Actito takes in charge the following encodings :

  • UTF-8
  • ISO-8859-1

You'll have to declare this encoding in all ETL definition, and overall ensure that the provided files are indeed compatible with this declared encoding.
A common issue is the presence of the BOM leading character in the file. UTF-8 WITH BOM or UTF-16 WITH BOM are not allowed in Actito ETLs.


Data formatting#

When mapping a CSV file column to an attribute of an Actito Data Model table, it is mandatory to provide data in a format that is compatible with the type defined in the table structure definition. i.e. 'johnsmith' can not be integrated in an INTEGER attribute.

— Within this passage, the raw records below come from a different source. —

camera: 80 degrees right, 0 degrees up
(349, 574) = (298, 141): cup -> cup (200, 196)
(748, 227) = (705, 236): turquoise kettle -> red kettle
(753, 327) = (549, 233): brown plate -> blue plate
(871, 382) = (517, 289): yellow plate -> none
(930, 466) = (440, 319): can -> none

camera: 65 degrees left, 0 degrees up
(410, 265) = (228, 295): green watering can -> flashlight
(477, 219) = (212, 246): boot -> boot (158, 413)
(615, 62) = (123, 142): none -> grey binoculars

Hereby follow the representation patterns that fit to every type of attribute you can find in a profile or custom table :

Raw data#

  • String

    • Max 255 characters (unless specifically defined in the attribute definition)
    • Should fit the optional REGEXP (can be defined in the attribute definition)
  • Numeric

    • Should contain integers, longs or decimals.
    • Negative numbers should be prefixed with the dash - char.
    • Positive numbers should not be prefixed with the + char.
    • Decimal separator should be the . char.
  • Boolean

    • Should be true or false.
  • Date

    • Should be formatted with the yyyy-MM-dd pattern.
  • Date-time

    • Should be formatted with the yyyy-MM-dd hh:mm:ss pattern.
Empty values

When UPDATING existing records, empty values in the CSV file mean that the value currently found in DB will be voided, unless the ignoreEmptyValues parameter of the ETL is set to true (in which case it will be ignored).
However, providing an empty value for a boolean field (including subscriptions) will not remove the current value, at is always must be true or false.

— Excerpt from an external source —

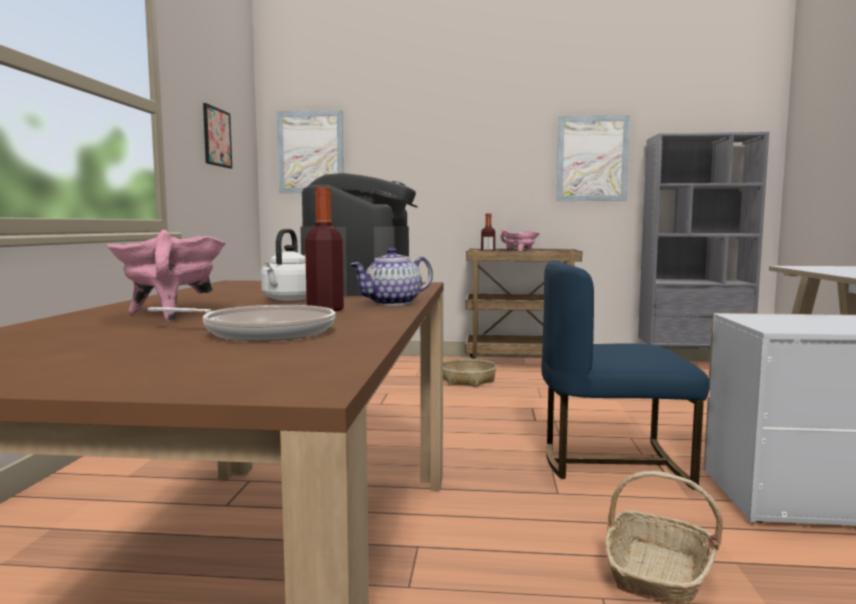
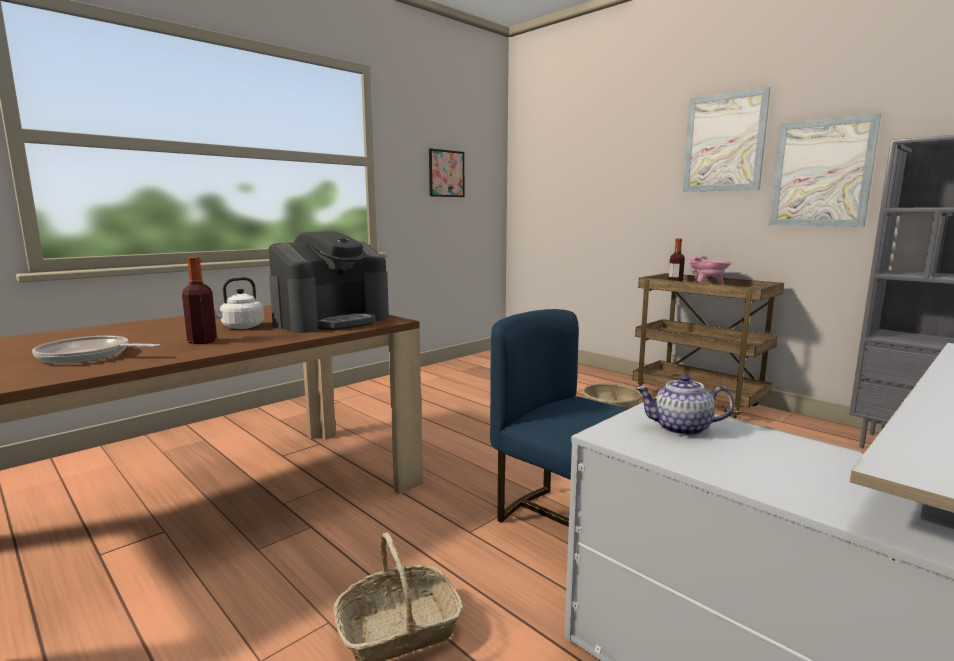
camera: 40 degrees right, 5 degrees up
(169, 315) = (137, 332): pink cooking pot -> none
(262, 332) = (89, 356): frying pan -> frying pan turned 135 degrees clockwise
(310, 152) = (542, 177): picture -> picture (724, 142)
(392, 303) = (260, 341): teapot -> teapot (681, 429)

Standard Actito attributes#

  • E-mail address :

  • Phone number :

    • Should only contain those characters : +().- /0123456789.
    • Should be provided with the international country prefix.
    • Ex: +3210458514
  • Mother language :

    • ISO 639-1 format (2 chars).
    • Ex: FR
  • Country :

    • ISO 3166-1 alpha-2 format (2 chars).
    • Ex: BE
  • Sex :

    • Should be one of M (male) or F (female).
  • Person title :

    • Should be one of Mr, Mrs or Ms.
  • UTM Coordinates :

    • WSG 84 format, separator between X (latitude) and Y (longitude) should by |, decimal separator should be ..
    • Ex : 4.610927|50.675338
tip

If your system can not extract data with above formats, you can define data transformations so as the ETL can apply them on your extracted raw data before integrating into Actito data model.
Check Transform section from more information on available transformations.

Subscriptions#

Subscriptions are a specific type of attributes in a Profile table that represent the opt-in preferences of an individual. In the CSV file, a column is needed for each subscription.

  • The expected value for subscription is a Boolean with "true" and "false" as possible values.
  • In the "attributesMapping" parameter of the ETL, the "attributeName" value should be subscriptions#xxxx where xxxx is the name of the subscription.

Segmentations#

Segmentations are a specific type of attributes in a Profile table that represent the business categories an individual can be part of. A segmentation can be 'simple' or 'exclusive'.
In the CSV file, a column is needed for each segmentation.

  • For simple segmentations, the expected value is "Member" if the profile belongs to the segmentation and an empty value if not.
  • For exclusive segmentations, the expected value is the name of the segment sub-category in which the profile must be inserted. If the segmentation is not mandatory, an empty field indicates that the profile should not be put in any category of the segmentation.
  • In the "attributesMapping" parameter of the ETL, the "attributeName" value should be S_xxxx where xxxx is the name of the segmentation.

Multi-value attributes#

Multi-value attributes are fields of a Profile table that can hold several distinct values at once. For example, "hobbies" : "football, hockey, cycling".

  • The separator , must always be used between the different values. It cannot be customized.
  • If there are multi-value attributes in your ETL, make sure to use another character as main separator between columns.
  • , is never allowed in the values of the multi-value attributes (even when escaped).